╭─ Data extract

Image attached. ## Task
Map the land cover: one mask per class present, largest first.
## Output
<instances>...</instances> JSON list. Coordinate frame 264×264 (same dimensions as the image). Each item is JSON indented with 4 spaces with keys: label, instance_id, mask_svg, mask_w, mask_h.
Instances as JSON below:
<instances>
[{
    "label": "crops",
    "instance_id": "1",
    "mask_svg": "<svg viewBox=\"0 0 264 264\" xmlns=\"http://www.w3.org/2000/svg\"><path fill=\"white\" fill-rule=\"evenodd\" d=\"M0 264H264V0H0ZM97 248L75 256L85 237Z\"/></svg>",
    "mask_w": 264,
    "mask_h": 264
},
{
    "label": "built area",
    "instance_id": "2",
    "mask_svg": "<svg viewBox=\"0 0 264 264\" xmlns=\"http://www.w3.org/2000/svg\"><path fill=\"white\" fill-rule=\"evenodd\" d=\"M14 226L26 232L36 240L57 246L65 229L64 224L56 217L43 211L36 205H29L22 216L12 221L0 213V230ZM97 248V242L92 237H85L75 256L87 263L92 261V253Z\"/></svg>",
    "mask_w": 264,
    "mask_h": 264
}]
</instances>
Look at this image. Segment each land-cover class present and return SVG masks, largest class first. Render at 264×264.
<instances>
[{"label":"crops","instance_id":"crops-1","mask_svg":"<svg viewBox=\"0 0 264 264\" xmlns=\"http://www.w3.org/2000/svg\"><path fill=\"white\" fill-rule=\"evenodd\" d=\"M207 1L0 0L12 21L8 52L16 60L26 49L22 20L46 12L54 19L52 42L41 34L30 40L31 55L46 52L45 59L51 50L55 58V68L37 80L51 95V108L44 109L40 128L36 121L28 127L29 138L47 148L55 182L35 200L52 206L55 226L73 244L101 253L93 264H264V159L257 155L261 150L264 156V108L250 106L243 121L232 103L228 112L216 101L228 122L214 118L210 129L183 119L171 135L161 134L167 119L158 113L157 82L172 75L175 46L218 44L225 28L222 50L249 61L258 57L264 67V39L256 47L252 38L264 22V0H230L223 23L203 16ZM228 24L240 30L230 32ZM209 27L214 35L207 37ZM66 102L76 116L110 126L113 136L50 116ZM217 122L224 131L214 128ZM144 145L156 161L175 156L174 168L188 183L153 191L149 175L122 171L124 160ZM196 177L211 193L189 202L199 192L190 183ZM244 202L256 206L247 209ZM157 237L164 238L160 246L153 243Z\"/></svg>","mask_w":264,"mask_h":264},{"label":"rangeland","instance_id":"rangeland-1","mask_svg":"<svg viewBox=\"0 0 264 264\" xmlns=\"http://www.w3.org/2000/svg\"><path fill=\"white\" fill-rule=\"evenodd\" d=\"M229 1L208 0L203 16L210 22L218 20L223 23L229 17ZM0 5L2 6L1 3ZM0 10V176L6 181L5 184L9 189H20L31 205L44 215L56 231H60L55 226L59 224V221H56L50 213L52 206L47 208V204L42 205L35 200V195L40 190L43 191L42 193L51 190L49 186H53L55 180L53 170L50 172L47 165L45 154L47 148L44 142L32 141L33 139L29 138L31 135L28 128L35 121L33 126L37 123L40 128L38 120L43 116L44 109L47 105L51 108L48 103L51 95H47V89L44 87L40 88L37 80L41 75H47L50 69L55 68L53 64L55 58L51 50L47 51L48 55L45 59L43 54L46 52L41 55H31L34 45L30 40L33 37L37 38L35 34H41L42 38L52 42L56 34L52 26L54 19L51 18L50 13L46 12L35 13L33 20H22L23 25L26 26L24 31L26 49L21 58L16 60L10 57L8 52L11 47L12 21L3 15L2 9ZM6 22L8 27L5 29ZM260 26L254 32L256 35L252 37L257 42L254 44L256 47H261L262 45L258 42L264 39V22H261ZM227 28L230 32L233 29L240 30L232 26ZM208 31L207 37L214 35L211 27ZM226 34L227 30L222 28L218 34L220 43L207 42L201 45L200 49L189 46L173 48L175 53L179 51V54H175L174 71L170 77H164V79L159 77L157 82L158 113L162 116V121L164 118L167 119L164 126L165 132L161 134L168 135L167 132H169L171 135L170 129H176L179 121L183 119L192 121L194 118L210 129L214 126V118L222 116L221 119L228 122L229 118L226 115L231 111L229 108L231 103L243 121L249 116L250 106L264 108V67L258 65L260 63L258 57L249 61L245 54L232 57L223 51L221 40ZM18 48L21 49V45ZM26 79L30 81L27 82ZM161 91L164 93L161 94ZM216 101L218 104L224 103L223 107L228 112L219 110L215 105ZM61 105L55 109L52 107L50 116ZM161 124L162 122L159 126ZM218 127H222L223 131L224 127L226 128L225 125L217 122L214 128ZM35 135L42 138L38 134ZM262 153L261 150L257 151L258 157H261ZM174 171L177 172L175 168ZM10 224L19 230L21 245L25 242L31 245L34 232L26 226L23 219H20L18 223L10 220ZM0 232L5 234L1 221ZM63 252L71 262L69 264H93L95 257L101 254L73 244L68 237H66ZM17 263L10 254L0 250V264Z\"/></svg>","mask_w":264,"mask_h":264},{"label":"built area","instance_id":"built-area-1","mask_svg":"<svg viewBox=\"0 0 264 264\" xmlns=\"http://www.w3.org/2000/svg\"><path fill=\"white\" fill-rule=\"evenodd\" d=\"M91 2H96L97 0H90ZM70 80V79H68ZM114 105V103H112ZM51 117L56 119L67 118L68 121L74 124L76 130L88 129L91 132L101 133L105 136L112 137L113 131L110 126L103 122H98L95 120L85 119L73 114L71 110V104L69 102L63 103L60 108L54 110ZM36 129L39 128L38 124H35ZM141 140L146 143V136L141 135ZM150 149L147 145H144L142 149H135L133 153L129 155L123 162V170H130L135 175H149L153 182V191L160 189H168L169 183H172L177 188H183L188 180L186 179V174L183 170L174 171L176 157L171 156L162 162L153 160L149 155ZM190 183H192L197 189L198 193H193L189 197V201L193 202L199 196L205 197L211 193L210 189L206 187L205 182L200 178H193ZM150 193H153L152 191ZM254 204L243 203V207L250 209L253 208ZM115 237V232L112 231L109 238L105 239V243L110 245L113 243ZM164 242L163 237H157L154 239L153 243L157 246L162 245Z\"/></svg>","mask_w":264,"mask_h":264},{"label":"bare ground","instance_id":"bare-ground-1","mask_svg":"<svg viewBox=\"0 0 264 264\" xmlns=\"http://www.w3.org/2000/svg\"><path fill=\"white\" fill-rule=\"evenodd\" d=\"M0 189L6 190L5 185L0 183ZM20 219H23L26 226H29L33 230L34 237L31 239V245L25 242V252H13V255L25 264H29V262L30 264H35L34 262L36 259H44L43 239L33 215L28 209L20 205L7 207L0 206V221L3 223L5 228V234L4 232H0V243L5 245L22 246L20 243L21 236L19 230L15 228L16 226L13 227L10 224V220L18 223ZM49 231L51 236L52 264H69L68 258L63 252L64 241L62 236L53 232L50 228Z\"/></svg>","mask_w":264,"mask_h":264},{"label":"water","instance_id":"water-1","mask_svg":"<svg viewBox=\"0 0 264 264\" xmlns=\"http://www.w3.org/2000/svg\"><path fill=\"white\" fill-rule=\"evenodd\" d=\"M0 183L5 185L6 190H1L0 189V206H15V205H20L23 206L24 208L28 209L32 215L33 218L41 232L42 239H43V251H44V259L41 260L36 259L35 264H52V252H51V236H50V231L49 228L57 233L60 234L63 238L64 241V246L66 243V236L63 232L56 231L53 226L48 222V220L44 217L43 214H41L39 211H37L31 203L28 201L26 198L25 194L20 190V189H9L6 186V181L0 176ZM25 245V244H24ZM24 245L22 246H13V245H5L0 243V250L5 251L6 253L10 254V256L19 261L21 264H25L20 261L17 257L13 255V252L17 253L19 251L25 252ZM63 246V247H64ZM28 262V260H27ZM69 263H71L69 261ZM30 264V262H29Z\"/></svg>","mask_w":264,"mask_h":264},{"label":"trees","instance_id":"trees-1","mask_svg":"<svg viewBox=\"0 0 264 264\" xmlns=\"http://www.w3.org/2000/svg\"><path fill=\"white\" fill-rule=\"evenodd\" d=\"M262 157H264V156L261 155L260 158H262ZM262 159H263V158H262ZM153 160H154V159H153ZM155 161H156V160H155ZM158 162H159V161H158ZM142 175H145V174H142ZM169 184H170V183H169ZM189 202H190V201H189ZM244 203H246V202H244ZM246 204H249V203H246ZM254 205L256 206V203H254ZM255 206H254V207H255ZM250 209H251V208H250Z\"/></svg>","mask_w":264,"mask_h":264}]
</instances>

╰─

**Short problem**
Count how many lines of the entries above contain the string "present", with case counting, and reply with the number alone.

**Correct response**
2